Mahalia Jackson was born on this day in 1911 in New Orleans

Mahalia Jackson was born on this day in 1911 in New Orleans

Oct. 26, 1911

Mahalia Jackson photographed by Carl Van Vechten in 1962 Credit: Wikipedia

Mahalia Jackson, the “Queen of Gospel,” was born in New Orleans. After moving to Chicago, she was one of the first singers to bring gospel music from the church into the mainstream, attracting white audiences and selling millions.

“I sing God’s music,” she explained, “because it makes me feel free. It gives me hope.”

In 1950, she became the first gospel singer to perform at Carnegie Hall, and 11 years later she sang at President John Kennedy’s inauguration ball. She became the voice of the civil rights movement.

In 1956, she performed during the Montgomery bus boycott in Alabama, raising money for the movement. But when she returned to Ralph Abernathy’s house, it had been bombed. She continued to appear at events with Martin Luther King Jr., who said a voice like hers “comes not once in a century, but once in a millennium.”
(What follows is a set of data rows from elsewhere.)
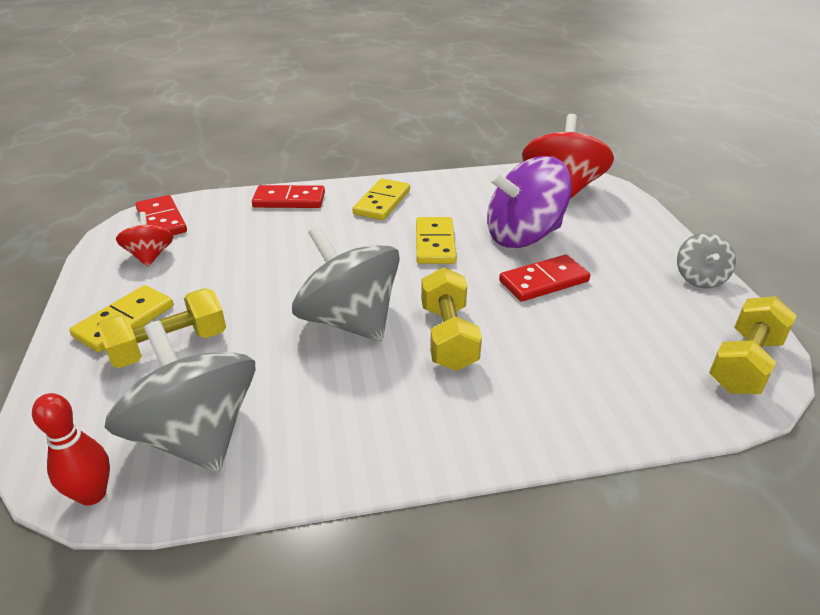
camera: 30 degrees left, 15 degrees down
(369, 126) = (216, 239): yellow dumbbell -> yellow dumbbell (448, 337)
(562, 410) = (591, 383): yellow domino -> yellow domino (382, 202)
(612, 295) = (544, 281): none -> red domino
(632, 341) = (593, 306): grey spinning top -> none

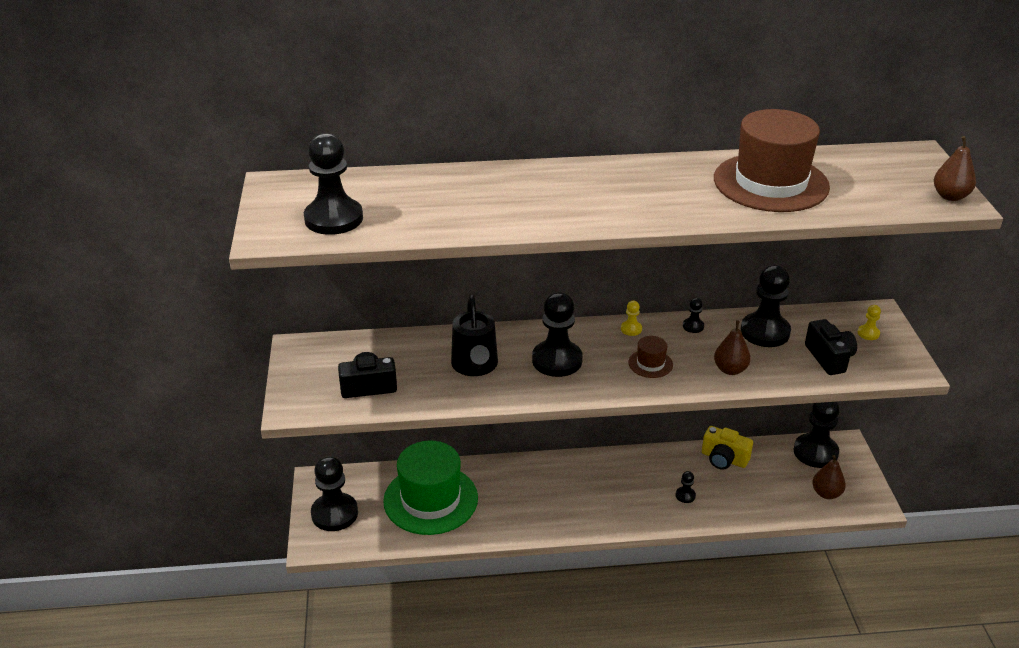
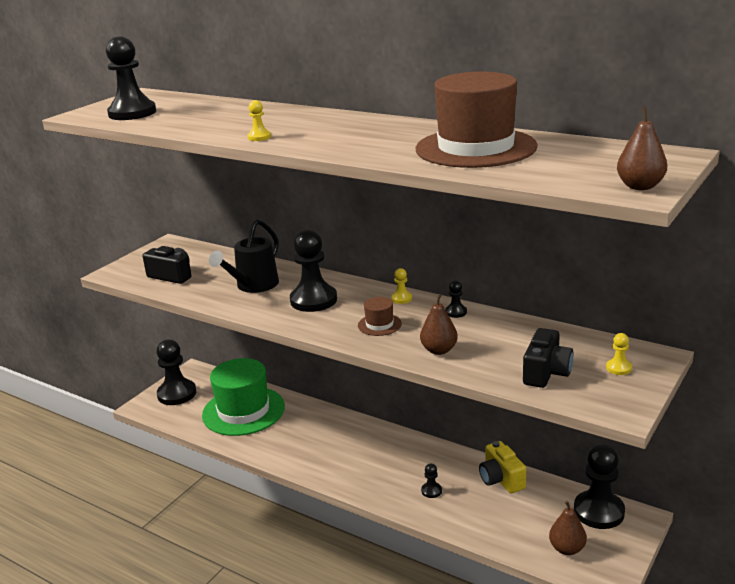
camera: 40 degrees right, 10 degrees down
(555, 219) = (259, 137): none -> yellow pawn
(765, 332) = (514, 335): black pawn -> none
In 1963 she sang at the March on Washington. When King deviated from his prepared text, she asked him, “Tell them about the dream,” a reference to a speech he had given months earlier in Detroit. His speech became known as the “I Have a Dream” speech – one of the most famous speeches in U.S. history.

The marches didn’t stop, and neither did Jackson, who saw her music as something that could help “reduce some of the hatred and fear that divides white and black people in this country.” Her performance of “Take My Hand, Precious Lord” became King’s favorite. When he was murdered in 1968, she sang the song at his funeral.

When she died of heart failure four years later, Aretha Franklin sang the song at her funeral, which was attended by more than 50,000 people in Chicago.

Jackson was the first gospel artist to win a Grammy Award in her lifetime, and after her death she was inducted into the Rock & Roll Hall of Fame.